I get home from work, with power being back on and my phone is telling me my Wifi has no internet access. Modem, router and backup Pi are online… WTF has happened?!
A few weeks prior…
I had decided to finally setup PiHole properly on my network and force all traffic through it. I get it up and running on my main server and decide I should install it on my Pi that I have setup with Nagios as a backup PiHole in case my master server goes down. Nearly everything on my network is dockerized, including Nagios on the Pi. I had recently set this Pi so that all logs get sent to a syslog server running on my main server. This includes setting dockers log driver to be syslog using TCP. I made this decision as I had gone through a few SD cards, and for some reason am resisting running the Pi off an external SSD and thought that this might help the SD cards last longer than 3 months.
Everything is working fine, I simulate a server failure by stopping the PiHole docker on the master server, watch the DNS queries flow onto the Pi and then back to the main server when the PiHole docker is started again. Great, job done!
Then we have a power outage… My main server runs Unraid with a dedicated VM for my dockers. The UPS is configured to not power itself back on when it shuts down. Unraid is configured so I have to manually start everything (including the physical box), so when a power out happens it stays offline. This shouldn’t have been an issue right? I have the Pi running PiHole which would startup when the power returns, providing DNS to the household until I can get the server back online safely.
What I did not count on was that if the docker syslog driver is using TCP, it will prevent any container from starting when it can’t connect to the syslog server, which is of course on the main server that was still offline. I had a quick look and found a bug report on docker about this issue from a few years ago, and no real changes/decision had been made about how best to resolve this problem from a docker point of view.

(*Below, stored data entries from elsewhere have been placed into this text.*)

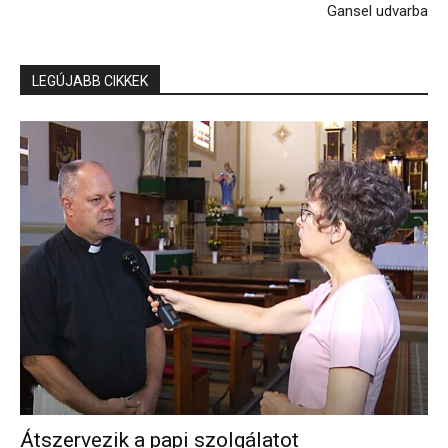
Gansel udvarba
LEGÚJABB CIKKEK
Átszervezik a papi szolgálatot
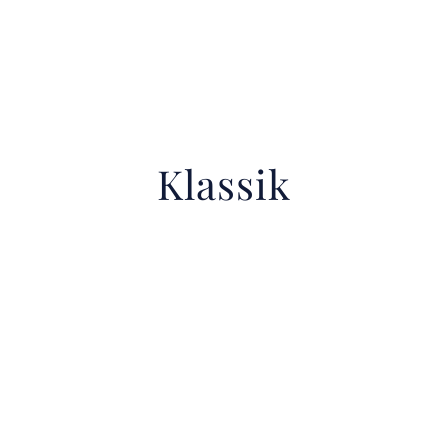
Klassik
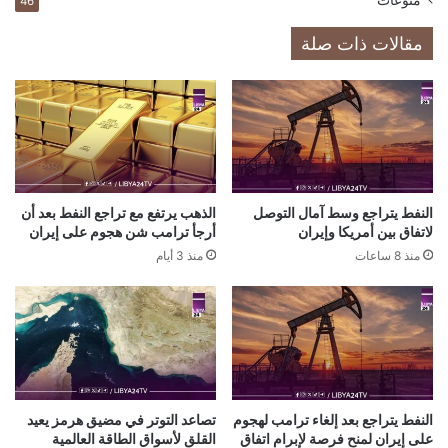
46
مقالات ذات صلة
النفط يتراجع وسط آمال التوصل
الذهب يرتفع مع تراجع النفط بعد أن
لاتفاق بين أمريكا وإيران
أرجأ ترامب شن هجوم على إيران
منذ 8 ساعات
منذ 3 أيام
النفط يتراجع بعد إلغاء ترامب لهجوم
تصاعد التوتر في مضيق هرمز يعيد
على إيران لمنح فرصة لإبرام اتفاق
القلق لأسواق الطاقة العالمية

To get around this issue myself, I just set the docker syslog driver to use UDP instead of TCP. A post on the bug report recommended a log forwarder to be installed locally on the host to get around the issue. Docker forwards the logs to the log forwarder, if the master syslog server is down, it caches the logs until the server comes back online. This would be the ideal setup in a proper production environment, but as this is just my home network the unreliability of UDP isn’t really an issue.Lessons learned:
- Docker is designed to preserve logs at all costs, and will prevent containers from starting if the conditions are such that logs cannot be confirmed as delivered (except if syslog UDP is used).
- When simulating a “server failure”, ensure all resources used on the server are simulated as being as offline.